Destabilizing Pickering emulsions using fumed silica particles with different wettabilities.

HYPOTHESIS

Whereas hydrophobic colloidal particles are known to destabilize foams and emulsions stabilized with surfactants, their use for destabilizing Pickering emulsions is unexplored. Pickering emulsions differ from surfactant-stabilized emulsions because they are stabilized with colloidal particles that are adsorbed to the oil/water interface, which provide a steric barrier to droplet coalescence. This can make Pickering emulsions very stable, but it can also make their subsequent destabilization difficult. The hypothesis of this work is that destabilizing a Pickering emulsion should be possible with colloidal particles provided they are sufficiently hydrophobic, which will enable the particles to dewet an emulsion film and induce coalescence.

EXPERIMENTS

A model oil-in-water Pickering emulsion was stabilized with polyethylene glycol-modified silica nanoparticles and its stability was assessed by centrifugation and by stirring on a stir plate.
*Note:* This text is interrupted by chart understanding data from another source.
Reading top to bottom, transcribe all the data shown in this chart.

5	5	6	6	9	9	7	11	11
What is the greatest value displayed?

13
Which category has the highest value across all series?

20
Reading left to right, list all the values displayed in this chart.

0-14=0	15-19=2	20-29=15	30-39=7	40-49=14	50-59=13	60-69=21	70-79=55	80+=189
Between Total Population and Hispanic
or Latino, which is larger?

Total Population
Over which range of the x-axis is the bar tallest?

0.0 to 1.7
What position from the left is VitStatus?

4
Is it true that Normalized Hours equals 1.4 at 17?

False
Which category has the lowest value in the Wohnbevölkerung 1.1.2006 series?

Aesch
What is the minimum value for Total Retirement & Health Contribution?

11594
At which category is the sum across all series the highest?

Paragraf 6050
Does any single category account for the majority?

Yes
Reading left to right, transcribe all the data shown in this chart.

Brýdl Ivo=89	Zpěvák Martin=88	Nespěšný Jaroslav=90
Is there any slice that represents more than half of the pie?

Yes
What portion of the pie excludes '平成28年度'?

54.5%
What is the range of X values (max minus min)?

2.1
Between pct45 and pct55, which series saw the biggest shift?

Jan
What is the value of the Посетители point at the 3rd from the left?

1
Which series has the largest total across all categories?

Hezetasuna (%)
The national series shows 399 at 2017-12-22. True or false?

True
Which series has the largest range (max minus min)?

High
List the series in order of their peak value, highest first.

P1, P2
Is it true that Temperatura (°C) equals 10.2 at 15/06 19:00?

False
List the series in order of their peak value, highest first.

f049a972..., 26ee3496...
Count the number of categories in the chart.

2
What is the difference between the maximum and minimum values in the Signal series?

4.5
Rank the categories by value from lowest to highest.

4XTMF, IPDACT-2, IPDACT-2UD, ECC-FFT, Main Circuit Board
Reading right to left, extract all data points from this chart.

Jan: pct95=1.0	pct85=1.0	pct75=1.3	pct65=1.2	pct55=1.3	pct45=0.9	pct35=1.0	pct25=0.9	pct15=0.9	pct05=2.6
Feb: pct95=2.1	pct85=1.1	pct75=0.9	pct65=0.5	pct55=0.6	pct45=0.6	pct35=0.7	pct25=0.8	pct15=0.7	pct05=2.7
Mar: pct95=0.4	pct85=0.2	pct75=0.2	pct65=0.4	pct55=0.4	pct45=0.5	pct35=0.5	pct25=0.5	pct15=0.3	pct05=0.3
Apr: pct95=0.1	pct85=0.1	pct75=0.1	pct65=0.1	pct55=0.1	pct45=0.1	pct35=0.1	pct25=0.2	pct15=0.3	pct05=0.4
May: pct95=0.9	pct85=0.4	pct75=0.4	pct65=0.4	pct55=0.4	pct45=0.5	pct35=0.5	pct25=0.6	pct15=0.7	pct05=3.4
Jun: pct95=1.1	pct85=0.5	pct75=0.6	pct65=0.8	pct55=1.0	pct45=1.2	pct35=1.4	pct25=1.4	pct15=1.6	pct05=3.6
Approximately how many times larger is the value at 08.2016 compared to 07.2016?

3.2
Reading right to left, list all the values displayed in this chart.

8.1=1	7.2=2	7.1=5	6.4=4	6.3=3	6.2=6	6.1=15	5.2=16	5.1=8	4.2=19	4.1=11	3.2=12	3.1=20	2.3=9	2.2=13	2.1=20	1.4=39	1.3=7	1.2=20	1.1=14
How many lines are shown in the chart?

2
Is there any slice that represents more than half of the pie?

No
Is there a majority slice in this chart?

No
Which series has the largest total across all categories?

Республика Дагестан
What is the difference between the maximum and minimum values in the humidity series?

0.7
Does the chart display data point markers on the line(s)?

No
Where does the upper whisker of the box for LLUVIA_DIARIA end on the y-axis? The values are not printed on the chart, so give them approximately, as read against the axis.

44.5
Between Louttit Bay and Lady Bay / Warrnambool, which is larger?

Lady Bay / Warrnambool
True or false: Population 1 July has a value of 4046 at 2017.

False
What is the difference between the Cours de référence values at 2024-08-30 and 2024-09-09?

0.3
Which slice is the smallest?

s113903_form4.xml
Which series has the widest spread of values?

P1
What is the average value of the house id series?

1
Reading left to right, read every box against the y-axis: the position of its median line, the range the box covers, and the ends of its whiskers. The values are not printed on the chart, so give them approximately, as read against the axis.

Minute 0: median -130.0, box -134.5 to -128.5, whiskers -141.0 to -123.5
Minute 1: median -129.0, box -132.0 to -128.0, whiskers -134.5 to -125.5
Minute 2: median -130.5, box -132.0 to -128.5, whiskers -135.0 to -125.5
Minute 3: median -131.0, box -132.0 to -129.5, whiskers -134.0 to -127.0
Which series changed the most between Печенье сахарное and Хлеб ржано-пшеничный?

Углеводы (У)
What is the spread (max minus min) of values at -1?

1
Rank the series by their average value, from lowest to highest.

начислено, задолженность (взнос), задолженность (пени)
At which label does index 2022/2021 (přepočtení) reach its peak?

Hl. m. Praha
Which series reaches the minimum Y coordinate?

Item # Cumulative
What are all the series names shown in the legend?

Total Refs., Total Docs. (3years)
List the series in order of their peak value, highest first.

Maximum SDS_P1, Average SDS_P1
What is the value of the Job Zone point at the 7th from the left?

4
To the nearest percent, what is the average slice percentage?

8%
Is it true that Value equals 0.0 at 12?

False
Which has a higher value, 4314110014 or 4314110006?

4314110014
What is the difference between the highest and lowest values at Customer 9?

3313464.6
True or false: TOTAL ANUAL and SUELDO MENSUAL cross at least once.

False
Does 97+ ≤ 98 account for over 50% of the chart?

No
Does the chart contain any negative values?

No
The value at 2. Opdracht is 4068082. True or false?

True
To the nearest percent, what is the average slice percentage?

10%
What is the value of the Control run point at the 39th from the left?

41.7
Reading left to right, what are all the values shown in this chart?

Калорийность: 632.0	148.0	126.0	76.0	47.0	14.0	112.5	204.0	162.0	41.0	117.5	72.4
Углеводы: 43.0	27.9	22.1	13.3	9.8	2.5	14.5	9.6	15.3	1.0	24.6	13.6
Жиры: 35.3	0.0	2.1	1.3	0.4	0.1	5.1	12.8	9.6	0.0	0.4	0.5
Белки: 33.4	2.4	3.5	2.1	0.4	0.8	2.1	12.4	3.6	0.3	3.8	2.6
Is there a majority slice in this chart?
Three different fumed silica particles, A200 (bare, hydrophilic), R816 (hexadecylsilane modified, intermediate hydrophobicity), and R805 (octadecylsilane modified, hydrophobic), were added to the emulsion and stirred to evaluate their ability to macroscopically induce coalescence. Optical microscopy was used to visualize the interaction between the model Pickering emulsion and the three different fumed silica particles.

RESULTS

The results from this work show there is a strong correlation between the wettability of a fumed silica particle and its ability to destabilize a model Pickering emulsion, with more hydrophobic particles showing a greater tendency to coalesce the Pickering emulsion. The hydrophilic and partially hydrophobic particles, at all concentrations tested, were unable coalesce the model Pickering emulsion. This was because the particles were almost immediately wetted by the continuous phase of the emulsion, which prevented any interactions between the emulsified oil drops and the silica particle surface. The hydrophobic fumed silica particles coalesced 60% of the emulsified oil with just 0.01 wt% added fumed silica, which further increased to 85% with 0.05 wt% added silica.